- TASK ITEM: Write out the data again in full, keeping every character the same.

- STORED DATA:
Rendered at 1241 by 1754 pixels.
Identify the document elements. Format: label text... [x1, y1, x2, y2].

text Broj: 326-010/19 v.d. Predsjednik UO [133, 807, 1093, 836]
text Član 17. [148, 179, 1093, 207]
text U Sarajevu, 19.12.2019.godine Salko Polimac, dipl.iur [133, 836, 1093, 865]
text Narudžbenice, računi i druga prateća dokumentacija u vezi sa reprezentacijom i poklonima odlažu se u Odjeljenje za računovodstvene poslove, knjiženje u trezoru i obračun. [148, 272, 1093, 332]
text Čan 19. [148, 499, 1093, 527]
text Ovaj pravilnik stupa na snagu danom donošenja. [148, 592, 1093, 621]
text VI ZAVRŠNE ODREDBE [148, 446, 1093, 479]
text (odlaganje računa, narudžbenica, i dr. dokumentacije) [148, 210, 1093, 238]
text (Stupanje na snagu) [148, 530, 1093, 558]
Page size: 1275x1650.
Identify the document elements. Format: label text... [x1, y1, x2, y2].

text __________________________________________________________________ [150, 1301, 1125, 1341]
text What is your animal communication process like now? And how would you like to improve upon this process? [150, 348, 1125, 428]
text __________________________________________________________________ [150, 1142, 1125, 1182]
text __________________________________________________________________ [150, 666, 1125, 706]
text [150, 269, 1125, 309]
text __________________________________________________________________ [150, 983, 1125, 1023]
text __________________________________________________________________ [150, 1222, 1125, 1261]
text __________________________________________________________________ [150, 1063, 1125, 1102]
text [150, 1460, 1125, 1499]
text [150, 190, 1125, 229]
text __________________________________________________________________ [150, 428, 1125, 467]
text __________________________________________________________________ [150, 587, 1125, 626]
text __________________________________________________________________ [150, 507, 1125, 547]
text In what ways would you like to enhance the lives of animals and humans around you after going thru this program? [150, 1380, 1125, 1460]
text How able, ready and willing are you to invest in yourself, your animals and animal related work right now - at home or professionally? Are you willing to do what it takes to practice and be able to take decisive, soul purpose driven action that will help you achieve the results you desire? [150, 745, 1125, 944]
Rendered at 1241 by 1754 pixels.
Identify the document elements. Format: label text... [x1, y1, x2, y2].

- OUTPUT:
Rendered at 1241 by 1754 pixels.
Identify the document elements. Format: label text... [x1, y1, x2, y2].

text Broj: 326-010/19 v.d. Predsjednik UO [133, 807, 1093, 836]
text Član 17. [148, 179, 1093, 207]
text U Sarajevu, 19.12.2019.godine Salko Polimac, dipl.iur [133, 836, 1093, 865]
text Narudžbenice, računi i druga prateća dokumentacija u vezi sa reprezentacijom i poklonima odlažu se u Odjeljenje za računovodstvene poslove, knjiženje u trezoru i obračun. [148, 272, 1093, 332]
text Čan 19. [148, 499, 1093, 527]
text Ovaj pravilnik stupa na snagu danom donošenja. [148, 592, 1093, 621]
text VI ZAVRŠNE ODREDBE [148, 446, 1093, 479]
text (odlaganje računa, narudžbenica, i dr. dokumentacije) [148, 210, 1093, 238]
text (Stupanje na snagu) [148, 530, 1093, 558]
Page size: 1275x1650.
Identify the document elements. Format: label text... [x1, y1, x2, y2].

text __________________________________________________________________ [150, 1301, 1125, 1341]
text What is your animal communication process like now? And how would you like to improve upon this process? [150, 348, 1125, 428]
text __________________________________________________________________ [150, 1142, 1125, 1182]
text __________________________________________________________________ [150, 666, 1125, 706]
text [150, 269, 1125, 309]
text __________________________________________________________________ [150, 983, 1125, 1023]
text __________________________________________________________________ [150, 1222, 1125, 1261]
text __________________________________________________________________ [150, 1063, 1125, 1102]
text [150, 1460, 1125, 1499]
text [150, 190, 1125, 229]
text __________________________________________________________________ [150, 428, 1125, 467]
text __________________________________________________________________ [150, 587, 1125, 626]
text __________________________________________________________________ [150, 507, 1125, 547]
text In what ways would you like to enhance the lives of animals and humans around you after going thru this program? [150, 1380, 1125, 1460]
text How able, ready and willing are you to invest in yourself, your animals and animal related work right now - at home or professionally? Are you willing to do what it takes to practice and be able to take decisive, soul purpose driven action that will help you achieve the results you desire? [150, 745, 1125, 944]
Rendered at 1241 by 1754 pixels.
Identify the document elements. Format: label text... [x1, y1, x2, y2].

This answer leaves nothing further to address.